The aircraft is owned by the Collings Foundation and operated by the Vietnam War Flight Museum, both based at Ellington Field in Houston, Texas. Acquiring a flyable Phantom required an Act of Congress, through an amendment to the National Defense Authorization Act of 1999, before the jet could pass into civilian hands.
What markings does the Collings Foundation F-4 wear?
The jet, registered N749CF, was built in 1965 as F-4D 65-0749 for the U.S. Air Force. Today it is painted in the markings of F-4D 66-7680, an aircraft associated with Col. Robin Olds, the legendary 8th Tactical Fighter Wing commander who led Operation Bolo over North Vietnam in January 1967.
How many engines does the F-4 Phantom have?
The F-4 Phantom II is a twin-engine, tandem two-seat fighter.
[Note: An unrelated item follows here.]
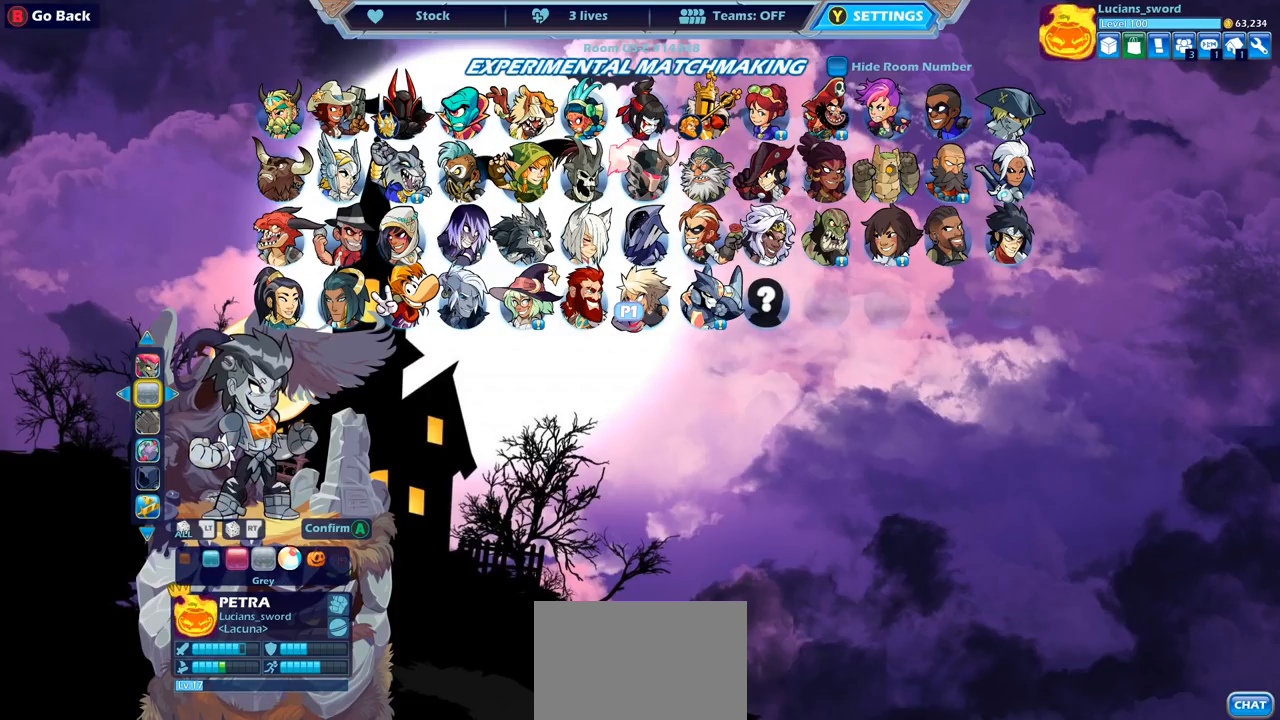
{"buttons": [], "left_stick": "center", "right_stick": "center", "events": [[233, "DPAD_LEFT", "down"], [367, "DPAD_LEFT", "up"]]}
It is powered by two General Electric J79 axial-flow turbojets, each producing roughly 17,800 pounds of thrust in afterburner, giving the Phantom a top speed of more than Mach 2.2.
Who was Robin Olds?
Robin Olds was a triple-ace U.S. fighter pilot who scored victories in World War II and Vietnam. As commander of the 8th Tactical Fighter Wing, he devised and led Operation Bolo on 2 January 1967, a deception mission that lured North Vietnamese MiG-21s into a trap and downed several without a single American loss.
What was Operation Bolo?
Operation Bolo was a January 1967 U.S. Air Force ruse in which F-4 Phantoms mimicked the flight profiles and call signs of slower F-105 bombers to bait North Vietnamese MiG-21 interceptors. The trap worked, and the engagement cost the North Vietnamese several of their best fighters.
Why was the Collings Foundation F-4 grounded for so long?
The Phantom had been grounded for major maintenance since around 2011, and the work to return such a complex 1960s fighter to airworthy condition is enormous and expensive. Volunteers spent years overhauling systems and validating the airframe before the test flight on 8 June 2026.
Where will the civilian F-4 Phantom fly in 2026?
The Collings Foundation plans to bring the Phantom to the U.S. airshow circuit during the 2026 season alongside other jets in its fleet. It is expected to be a featured attraction at the CAF Wings Over Houston Airshow on 31 October and 1 November 2026.